What this task involves: Extract each line of the records below that contains the word "sides".

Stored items
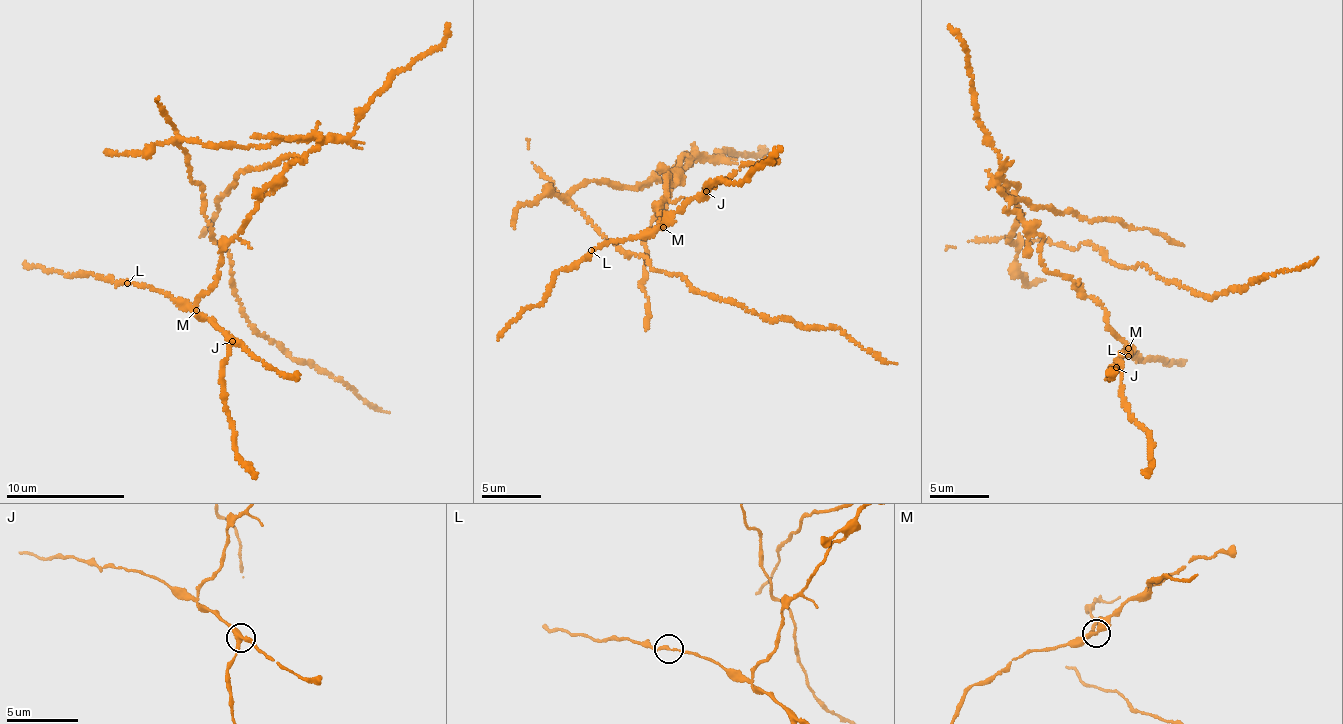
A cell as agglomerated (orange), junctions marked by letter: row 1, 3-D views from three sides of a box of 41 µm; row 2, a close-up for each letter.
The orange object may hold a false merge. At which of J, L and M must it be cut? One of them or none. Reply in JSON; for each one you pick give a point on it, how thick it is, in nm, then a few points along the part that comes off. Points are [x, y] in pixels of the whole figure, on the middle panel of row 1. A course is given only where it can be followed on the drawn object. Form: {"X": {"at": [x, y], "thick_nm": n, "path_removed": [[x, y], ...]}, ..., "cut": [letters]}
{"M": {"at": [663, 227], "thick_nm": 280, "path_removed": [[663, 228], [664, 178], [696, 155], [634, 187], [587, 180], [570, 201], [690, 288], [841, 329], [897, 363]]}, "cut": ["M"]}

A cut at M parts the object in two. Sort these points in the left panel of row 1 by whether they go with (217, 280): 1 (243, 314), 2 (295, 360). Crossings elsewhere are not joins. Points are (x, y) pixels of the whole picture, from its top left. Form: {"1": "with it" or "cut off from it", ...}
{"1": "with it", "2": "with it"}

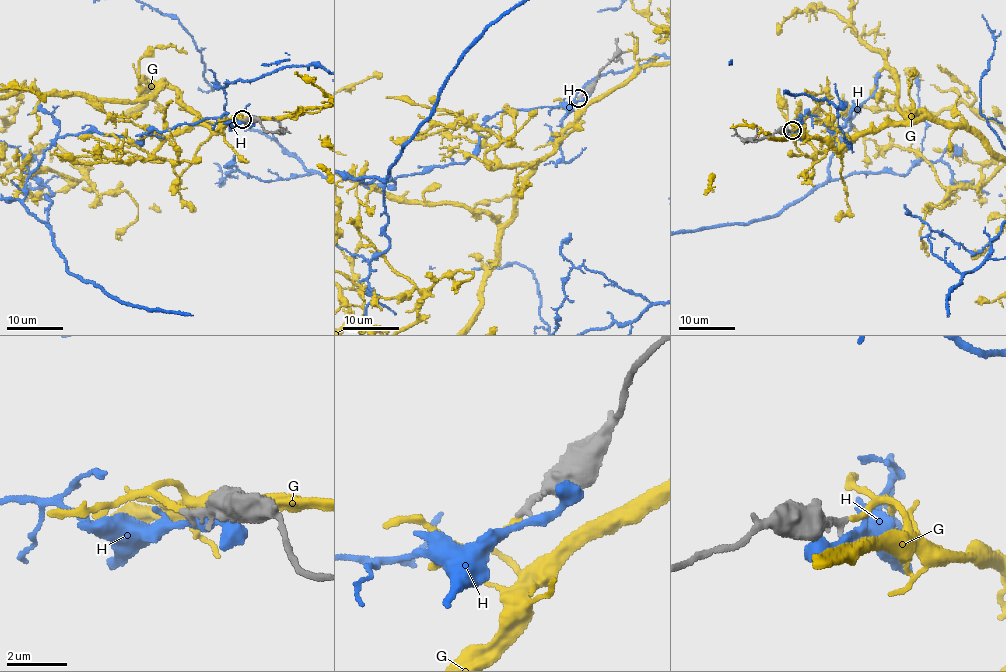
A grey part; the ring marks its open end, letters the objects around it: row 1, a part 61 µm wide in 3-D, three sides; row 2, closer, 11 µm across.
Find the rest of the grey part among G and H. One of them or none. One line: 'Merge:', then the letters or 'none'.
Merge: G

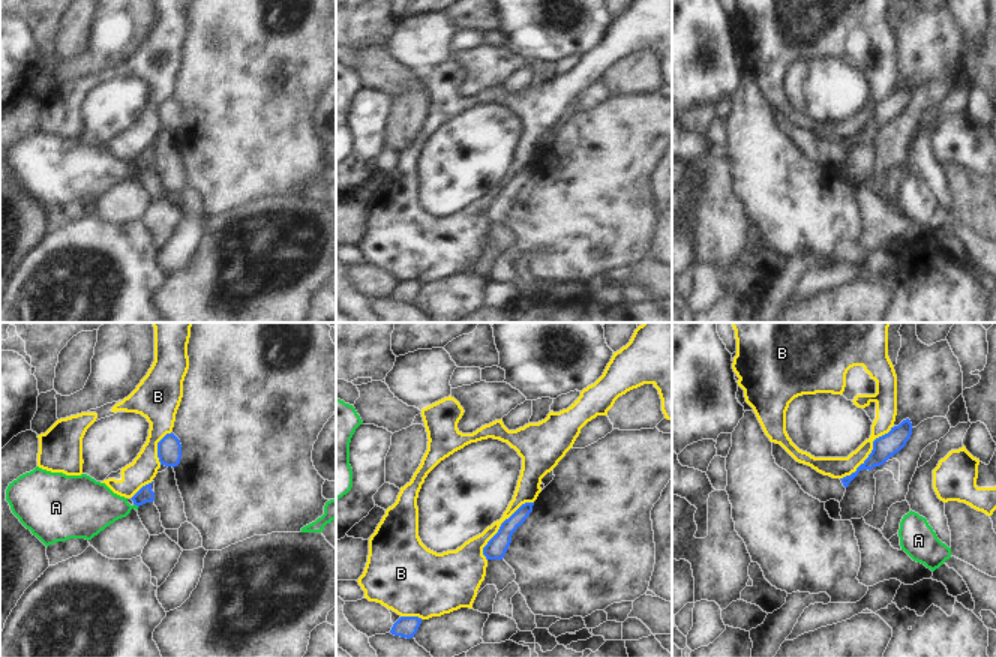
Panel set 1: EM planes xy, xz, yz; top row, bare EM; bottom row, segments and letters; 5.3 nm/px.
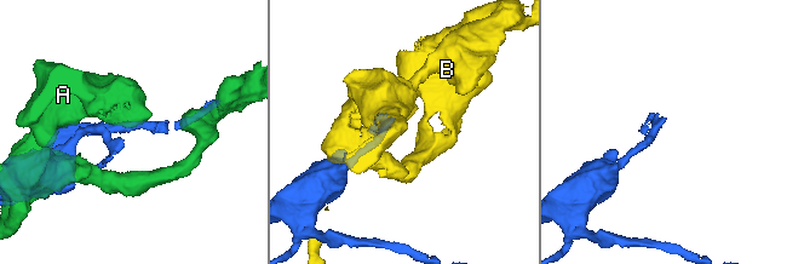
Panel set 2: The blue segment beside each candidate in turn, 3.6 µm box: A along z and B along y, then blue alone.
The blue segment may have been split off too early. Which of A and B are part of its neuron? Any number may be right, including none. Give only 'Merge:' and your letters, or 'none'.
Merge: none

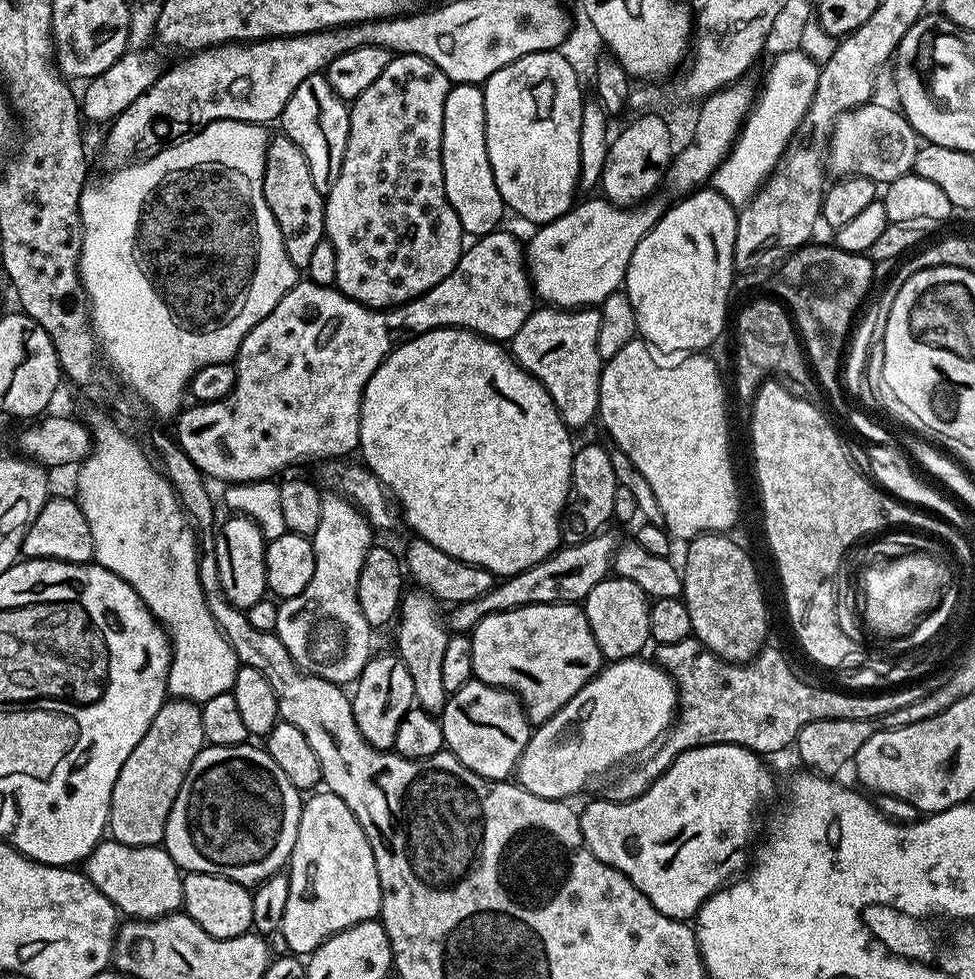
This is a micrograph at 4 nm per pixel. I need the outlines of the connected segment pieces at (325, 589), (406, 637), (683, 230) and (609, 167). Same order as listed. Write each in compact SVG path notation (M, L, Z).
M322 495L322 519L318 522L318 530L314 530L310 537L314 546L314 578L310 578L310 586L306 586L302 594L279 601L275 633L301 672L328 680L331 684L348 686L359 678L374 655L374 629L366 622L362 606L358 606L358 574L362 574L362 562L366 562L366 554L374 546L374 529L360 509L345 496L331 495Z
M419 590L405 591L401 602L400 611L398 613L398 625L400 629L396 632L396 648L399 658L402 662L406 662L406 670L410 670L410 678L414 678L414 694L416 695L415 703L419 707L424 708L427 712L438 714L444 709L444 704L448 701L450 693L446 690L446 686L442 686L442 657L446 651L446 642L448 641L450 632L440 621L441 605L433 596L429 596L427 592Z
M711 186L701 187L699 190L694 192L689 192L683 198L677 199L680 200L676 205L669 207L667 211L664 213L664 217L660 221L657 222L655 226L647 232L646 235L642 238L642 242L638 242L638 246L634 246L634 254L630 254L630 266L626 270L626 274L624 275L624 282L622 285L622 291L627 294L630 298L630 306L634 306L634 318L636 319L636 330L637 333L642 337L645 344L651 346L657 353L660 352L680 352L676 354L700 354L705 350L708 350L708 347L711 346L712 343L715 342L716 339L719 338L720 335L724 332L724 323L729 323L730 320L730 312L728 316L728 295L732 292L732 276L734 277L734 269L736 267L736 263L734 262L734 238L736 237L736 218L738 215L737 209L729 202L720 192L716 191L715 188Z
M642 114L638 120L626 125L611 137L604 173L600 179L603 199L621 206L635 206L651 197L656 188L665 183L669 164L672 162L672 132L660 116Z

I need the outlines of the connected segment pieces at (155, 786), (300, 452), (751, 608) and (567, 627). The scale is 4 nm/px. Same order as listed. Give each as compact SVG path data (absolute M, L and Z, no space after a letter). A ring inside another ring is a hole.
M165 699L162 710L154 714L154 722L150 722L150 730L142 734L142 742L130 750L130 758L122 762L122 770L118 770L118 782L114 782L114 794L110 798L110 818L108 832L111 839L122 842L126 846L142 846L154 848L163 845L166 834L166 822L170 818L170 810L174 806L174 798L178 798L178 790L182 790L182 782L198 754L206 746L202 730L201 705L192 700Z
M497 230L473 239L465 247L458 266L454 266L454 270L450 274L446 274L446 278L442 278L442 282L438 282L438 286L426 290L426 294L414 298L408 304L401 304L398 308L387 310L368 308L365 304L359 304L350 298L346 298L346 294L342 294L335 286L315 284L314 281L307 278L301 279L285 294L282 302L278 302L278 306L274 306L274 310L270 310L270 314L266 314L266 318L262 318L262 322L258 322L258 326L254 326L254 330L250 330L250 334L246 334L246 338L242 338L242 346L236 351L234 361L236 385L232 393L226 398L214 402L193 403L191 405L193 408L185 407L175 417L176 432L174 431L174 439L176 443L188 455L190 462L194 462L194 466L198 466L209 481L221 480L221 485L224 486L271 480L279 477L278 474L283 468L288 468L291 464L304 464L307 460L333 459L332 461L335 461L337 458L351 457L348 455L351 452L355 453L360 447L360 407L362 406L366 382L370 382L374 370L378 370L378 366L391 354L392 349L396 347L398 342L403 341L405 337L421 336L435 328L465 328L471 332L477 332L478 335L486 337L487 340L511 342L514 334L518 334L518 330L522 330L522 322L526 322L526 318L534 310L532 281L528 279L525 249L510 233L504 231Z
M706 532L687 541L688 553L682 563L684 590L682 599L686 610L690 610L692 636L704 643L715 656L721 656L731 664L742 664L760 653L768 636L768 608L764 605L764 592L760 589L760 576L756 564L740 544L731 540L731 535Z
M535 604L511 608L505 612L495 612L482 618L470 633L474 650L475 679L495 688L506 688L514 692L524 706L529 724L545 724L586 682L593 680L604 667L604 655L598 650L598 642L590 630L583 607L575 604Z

Exercise output:
A cell as agglomerated (orange), junctions marked by letter: row 1, 3-D views from three sides of a box of 41 µm; row 2, a close-up for each letter.
A grey part; the ring marks its open end, letters the objects around it: row 1, a part 61 µm wide in 3-D, three sides; row 2, closer, 11 µm across.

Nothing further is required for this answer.